1. Embrace and maintain a culture of innovation
Developing an innovation process for an organization is like doing a group project. It entails bringing together individuals with diverse expertise and backgrounds. The designated leader pushes the team to complete tasks, and hopefully, no one is slacking off.
But the most important thing that can power a group project is a good culture from the word ‘go’.
If you think about what a culture of innovation is, your mind might wander to engineering labs or vibrant open-plan workspaces, bustling with a group of inventive minds tirelessly working to tackle complex challenges. And while that sounds cool, innovation culture is a way of thinking.
A culture of innovation is an environment in which creativity and creative problem-solving are encouraged throughout the organization. It is a setting that fosters collaboration and encourages employees to think outside the box when it comes to generating new ideas or solving existing problems.
When a company embraces this culture, everyone has permission to experiment with innovation projects and make mistakes without fear of repercussion or punishment.
2. Structure your innovation pipeline
An innovation pipeline is a strategic framework for businesses to achieve their objectives by integrating innovative methodologies and processes into their operations.
This may just sound like a lot of big words; so let’s break that down with an example.
Imagine you’re a tech company that sells computers and phones. You work in one of the most saturated and competitive industries out there, with competitors releasing new features and functionality what seems like constantly. So, you’ve always got to be delivering something unique and innovative to remain relevant.
So how do you do that?

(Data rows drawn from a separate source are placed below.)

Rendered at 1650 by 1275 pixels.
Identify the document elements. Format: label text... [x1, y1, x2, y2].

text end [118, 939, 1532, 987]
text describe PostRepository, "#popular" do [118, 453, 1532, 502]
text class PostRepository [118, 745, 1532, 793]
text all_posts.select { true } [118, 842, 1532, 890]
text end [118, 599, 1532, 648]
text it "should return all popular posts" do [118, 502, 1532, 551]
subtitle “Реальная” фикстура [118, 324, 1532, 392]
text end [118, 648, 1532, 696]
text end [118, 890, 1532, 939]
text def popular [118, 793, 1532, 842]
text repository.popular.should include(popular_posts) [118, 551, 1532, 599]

You build an innovation pipeline.
This pipeline serves as the foundation for your innovation program. It defines how your team develops new product ideas, how you choose which ideas will become prototypes, and how you collaborate with your key stakeholders to build the product concepts.
So, essentially, an innovation pipeline makes your innovation strategy real; it sets out how you focus on solving real customer problems. Building an innovation pipeline is all about coming up with and developing new ideas, but none of these tasks can be achieved without the right corporate culture.
How Dig approaches the innovation pipeline
We’ve got a specific outlook on how innovation works best. This method lets us ideate, refine, re-test, and move into product development quickly and easily.
Here’s what each step looks like:
Foundational research
As the name suggests, this type of work involves gathering as much data as possible about your customer. Whether that’s mapping their customer journey or understanding the job your innovation needs to solve, your goal here is to create the foundations for further research.
Identifying opportunities
This step sets the stage for brands to develop as many new ideas as possible. Brainstorming sessions and ideation workshops would appear at this stage. This is the time for your team to look at customers’ pain points and come up with a range of unique ideas (crazy and silly ones included).
Testing and refining ideas
Here you start testing all the ideas you’ve generated. Put them all in an idea screening survey and send it to your potential customers. Ask your respondents to tell you which of the ideas they like best.
Not all innovations are perfect from the start. That’s why you need to analyze how you can improve aspects of your idea so that it fully solves your customer’s pain points, and adds value to your CPG product portfolio.
Upsiide’s Idea Split feature was built precisely for this reason: respondents answer a few questions about each idea to explain why they like or dislike it. Brands can then assess the results against business metrics that matter to them and discover which ideas are worthy of taking into development.
Building and optimizing ideas
Once you’ve tested your ideas, you can start optimizing the winning set for maximum success. This can be preemptively calculating where your innovation will source volume from, how it will compete against the competition, and if there are any of your own products that you’re stealing share from (i.e., cannibalizing). Then it’s time for the final product development process, determining who your consumers are and how you will launch the innovation. And finally it’s “go time” for the product launch!
Tracking performance
Now that the launch is behind you, you can start measuring how your innovation did and what returns it brought back. This is the time to compare your predictions to real performance data.
This process has helped many of our clients launch great innovation projects.
3. Learn to conduct research the agile way
Back in the day, market research was often considered a one-off task. Traditionally, when companies wanted to launch an innovation, they’d conduct a single piece of research: testing a few ideas, choosing the best-performing one, and launching it.
This approach took a long time, was costly, and, honestly, didn’t always mean that the final innovation was even that impactful. Thankfully, today, many tools can help you innovate quicker, easier and cheaper. These tools allow insights pros to approach research the agile way.
The agile movement is derived from the software development world. It begins with collecting consumer feedback as early as possible by releasing a minimally viable product (MVP).
So, agile means iteratively adapting or improving your product based on customer feedback. In reality, your product may be more challenging to update than software! So, in many industries (including market research), agility means leveraging market research to test ideas early and optimize them before launch.
If we compare this to a more traditional approach (i.e., a big, expensive, long research project with no real iteration), the agile method clearly wins out. It gets you to profitable, interesting concepts quicker.
Agility isn’t about conducting cheap and fast research. While keeping costs as low as possible and getting to answers quickly are essential for many brands, agility is primarily about learning, adapting, and moving forwards.